[INPUT Boundary: Start]

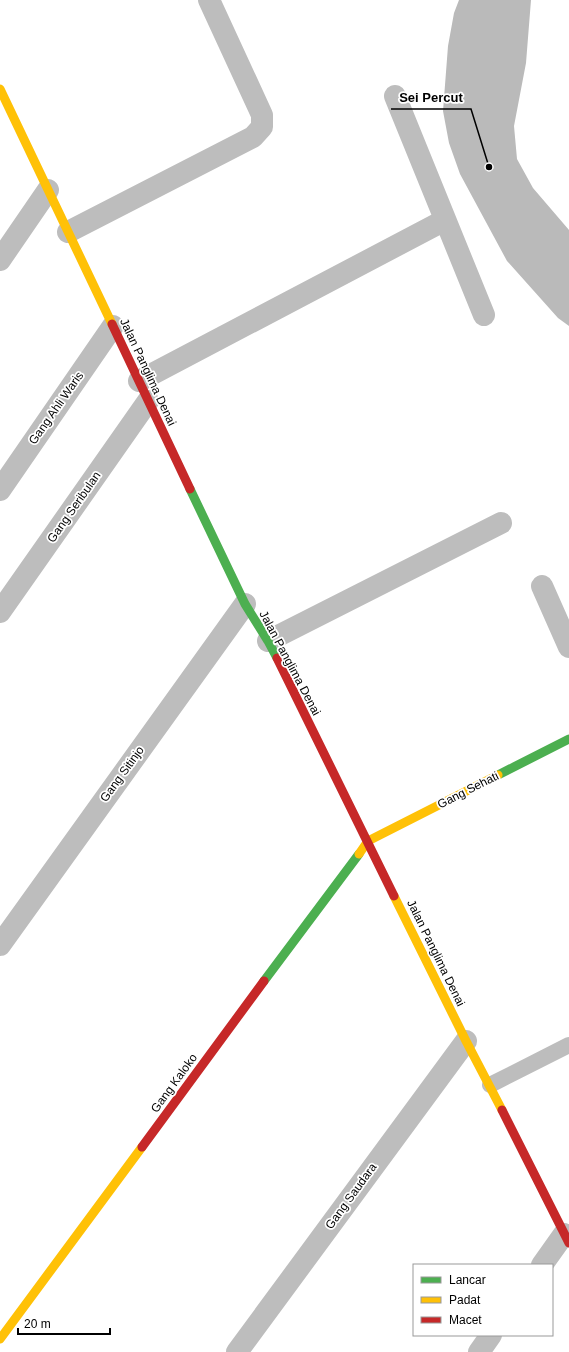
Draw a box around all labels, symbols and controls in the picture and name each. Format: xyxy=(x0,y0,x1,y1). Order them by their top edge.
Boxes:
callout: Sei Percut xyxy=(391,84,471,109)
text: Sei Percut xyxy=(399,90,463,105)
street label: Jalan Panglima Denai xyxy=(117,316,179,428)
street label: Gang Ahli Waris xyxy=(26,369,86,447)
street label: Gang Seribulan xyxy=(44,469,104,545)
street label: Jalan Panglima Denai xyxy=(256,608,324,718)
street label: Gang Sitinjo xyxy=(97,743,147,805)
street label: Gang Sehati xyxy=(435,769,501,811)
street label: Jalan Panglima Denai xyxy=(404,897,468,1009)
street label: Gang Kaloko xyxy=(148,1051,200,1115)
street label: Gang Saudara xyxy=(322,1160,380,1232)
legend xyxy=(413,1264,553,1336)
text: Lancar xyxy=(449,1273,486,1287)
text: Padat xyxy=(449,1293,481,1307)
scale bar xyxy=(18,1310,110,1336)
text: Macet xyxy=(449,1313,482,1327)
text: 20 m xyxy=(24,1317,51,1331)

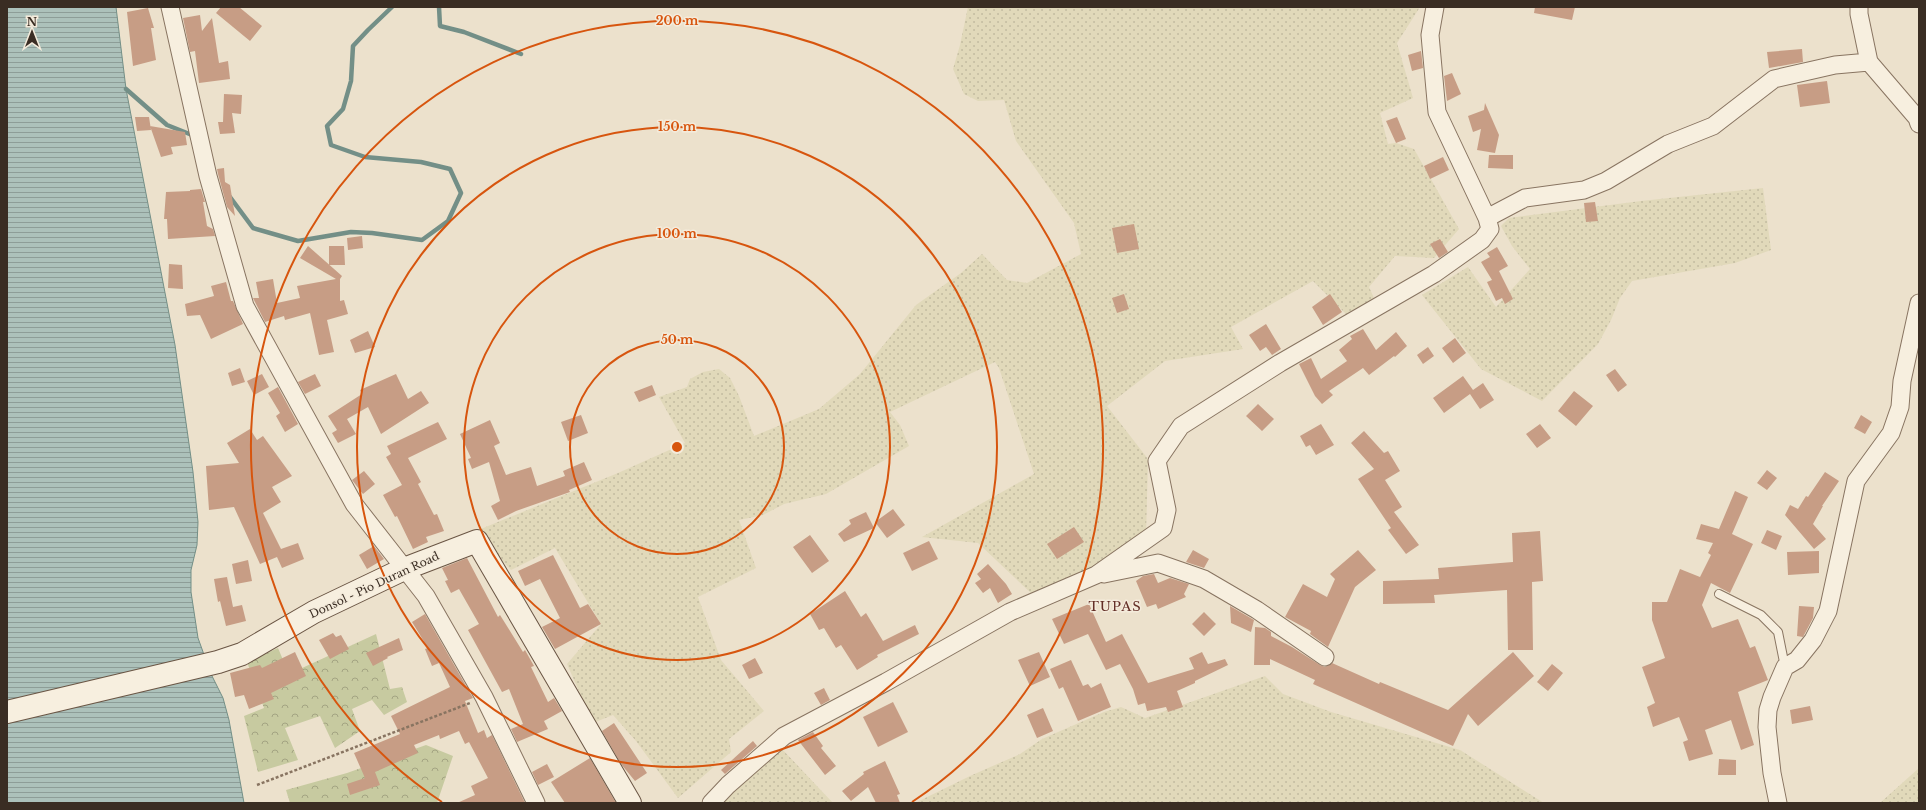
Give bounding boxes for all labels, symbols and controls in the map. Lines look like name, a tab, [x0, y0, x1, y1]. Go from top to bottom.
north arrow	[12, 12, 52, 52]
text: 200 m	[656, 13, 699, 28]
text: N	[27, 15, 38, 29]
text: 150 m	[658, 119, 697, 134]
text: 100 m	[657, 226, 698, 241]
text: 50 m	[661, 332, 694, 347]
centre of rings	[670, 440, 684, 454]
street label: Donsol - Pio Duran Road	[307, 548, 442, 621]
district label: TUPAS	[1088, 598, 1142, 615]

[INPUT Boundary: End]
[INPUT Boundary: Start]

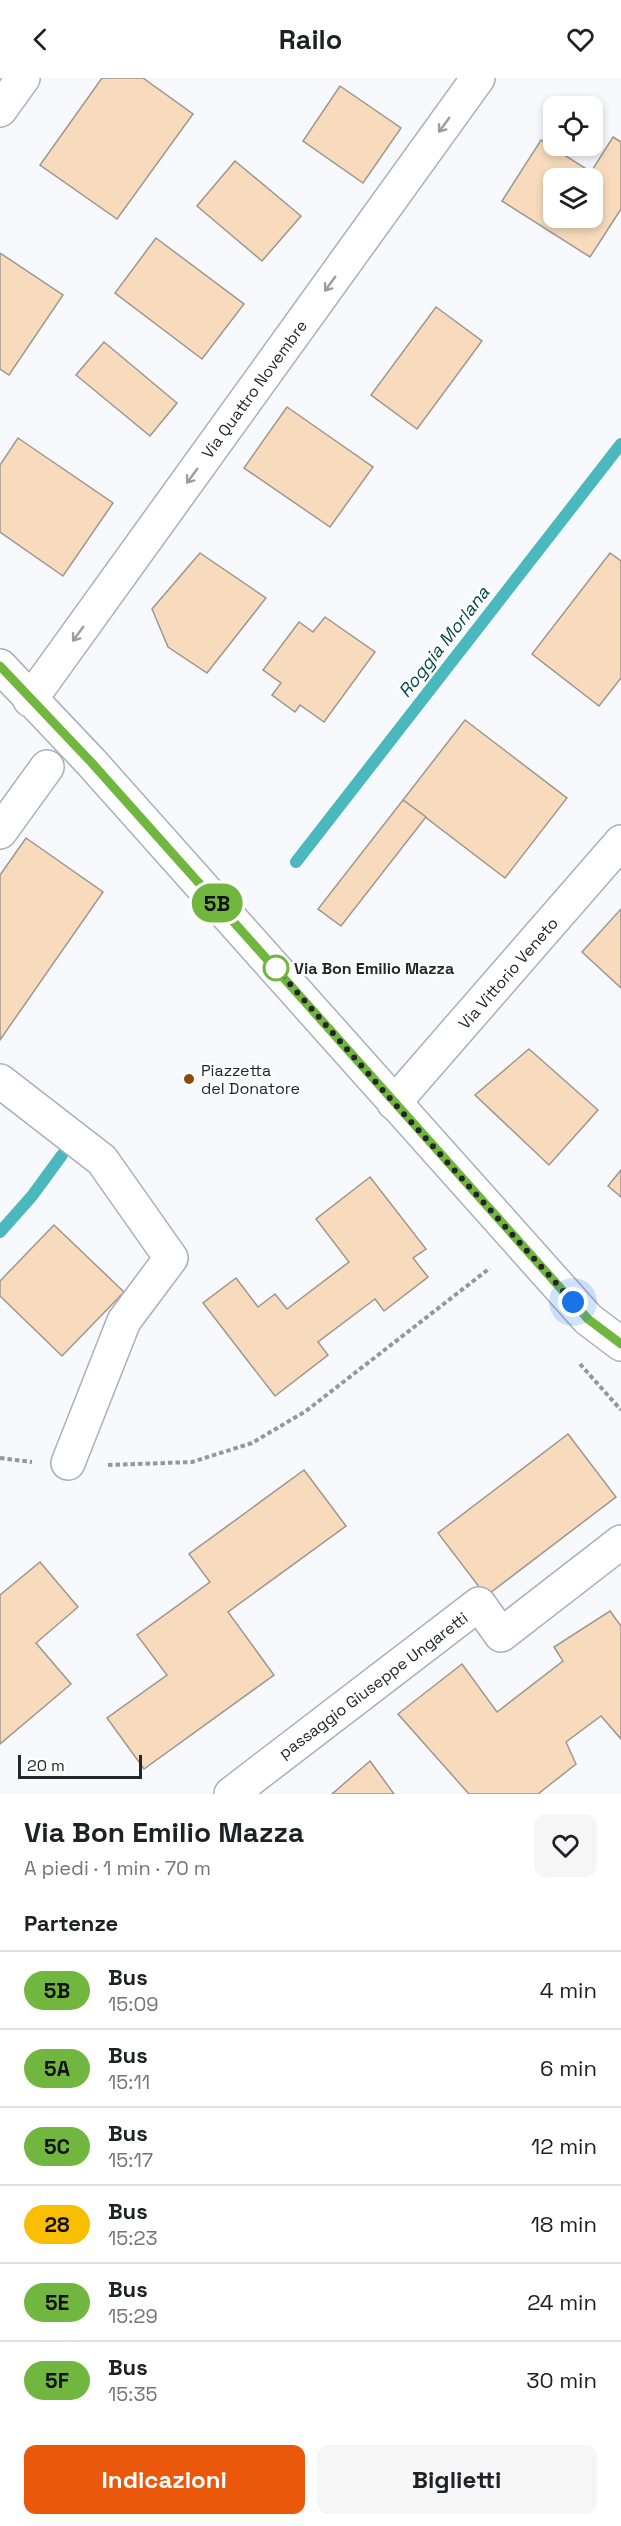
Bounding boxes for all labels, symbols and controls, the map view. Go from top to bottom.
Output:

[INPUT Boundary: End]
[INPUT Boundary: Start]

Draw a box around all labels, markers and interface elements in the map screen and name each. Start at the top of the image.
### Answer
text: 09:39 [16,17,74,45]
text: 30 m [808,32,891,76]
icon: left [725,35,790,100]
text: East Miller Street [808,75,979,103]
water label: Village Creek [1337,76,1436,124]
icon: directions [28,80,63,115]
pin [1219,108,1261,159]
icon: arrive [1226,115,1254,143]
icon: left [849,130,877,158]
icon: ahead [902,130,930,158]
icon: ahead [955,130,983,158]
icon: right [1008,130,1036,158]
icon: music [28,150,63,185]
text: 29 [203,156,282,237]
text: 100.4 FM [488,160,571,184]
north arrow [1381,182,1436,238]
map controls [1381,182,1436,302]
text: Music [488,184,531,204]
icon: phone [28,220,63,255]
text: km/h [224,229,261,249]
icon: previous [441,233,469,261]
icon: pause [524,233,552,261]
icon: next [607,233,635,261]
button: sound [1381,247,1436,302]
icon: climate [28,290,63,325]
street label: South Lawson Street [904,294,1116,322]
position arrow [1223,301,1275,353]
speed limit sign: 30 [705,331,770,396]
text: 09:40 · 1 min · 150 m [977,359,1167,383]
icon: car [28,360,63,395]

[INPUT Boundary: End]

■ TO DO
Out of the preceding entries, pull every line containing the string "around".

■ TASK RESULT
Draw a box around all labels, symbols and controls in the picture and name each. Format: xyxy=(x0,y0,x1,y1). Order them by their top edge.
Draw a box around all labels, markers and interface elements in the map screen and name each. Start at the top of the image.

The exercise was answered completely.